Items from a data source:
■ ■ ■ ■ ■

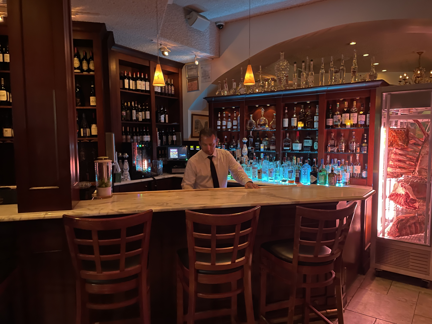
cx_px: 216
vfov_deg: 53.1
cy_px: 162
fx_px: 324
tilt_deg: -3.1
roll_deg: +0.9
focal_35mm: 26
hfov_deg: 67.3
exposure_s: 1/17
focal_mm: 4.2
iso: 1000
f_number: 1.6
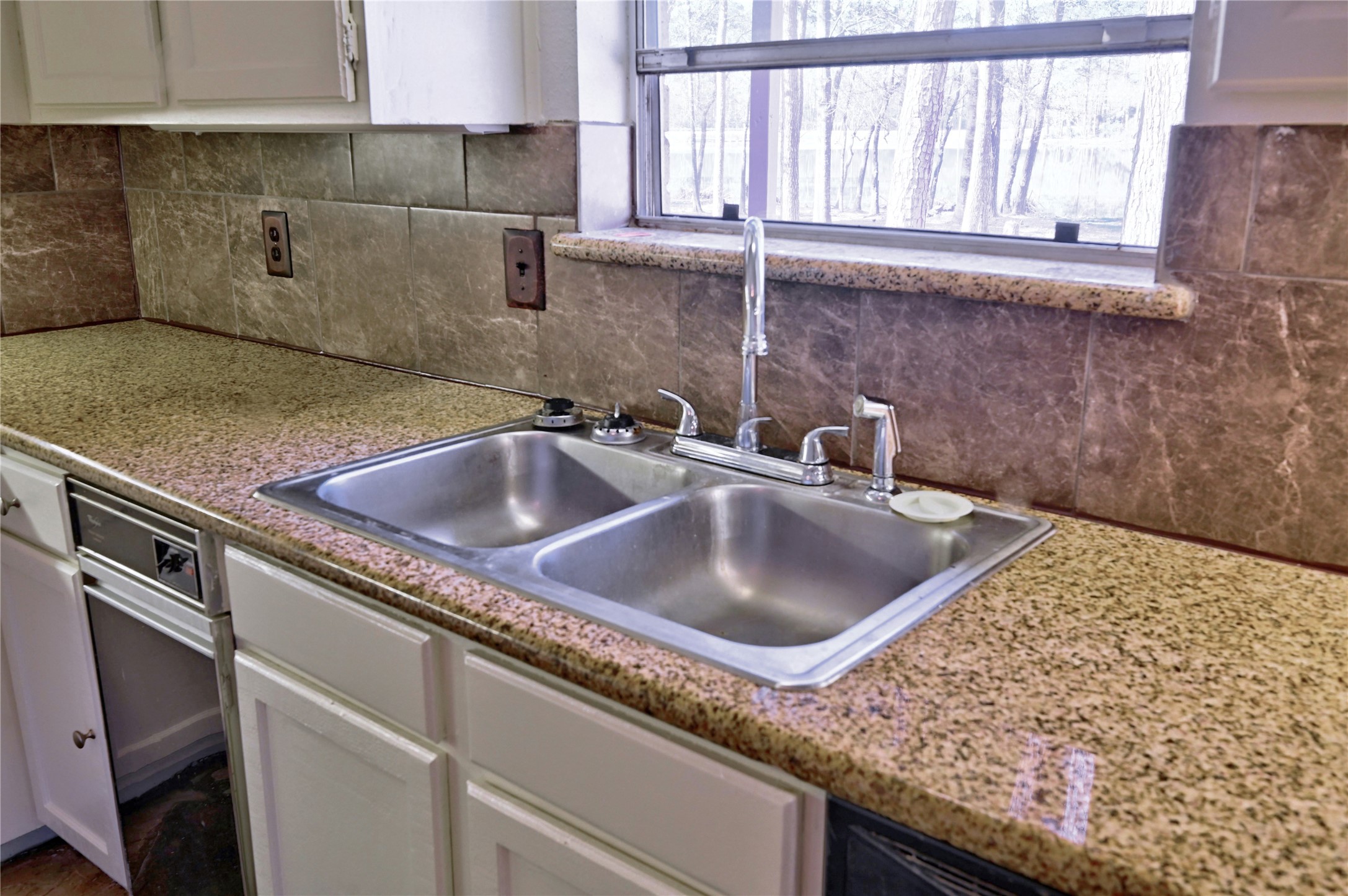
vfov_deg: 43.5
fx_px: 1122
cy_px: 448
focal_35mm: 30
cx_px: 674
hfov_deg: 62.0
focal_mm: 30
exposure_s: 1/5
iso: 400
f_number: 8
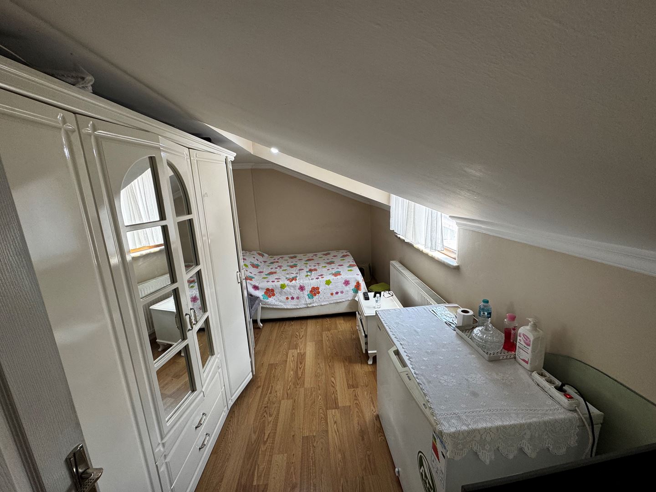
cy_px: 246
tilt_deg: -10.5
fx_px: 265
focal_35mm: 14
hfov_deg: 102.1
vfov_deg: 85.7
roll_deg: +3.5
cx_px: 328
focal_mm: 2.22
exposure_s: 1/100
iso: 125
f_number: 2.2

■ ■ ■ ■ ■

• _PROBLEM REQUIREMENTS_: An exact copy of the entries from the line containing "vfov_deg: 85.7" through the last line is the expected answer.

• _ANSWER SECTION_:
vfov_deg: 85.7
roll_deg: +3.5
cx_px: 328
focal_mm: 2.22
exposure_s: 1/100
iso: 125
f_number: 2.2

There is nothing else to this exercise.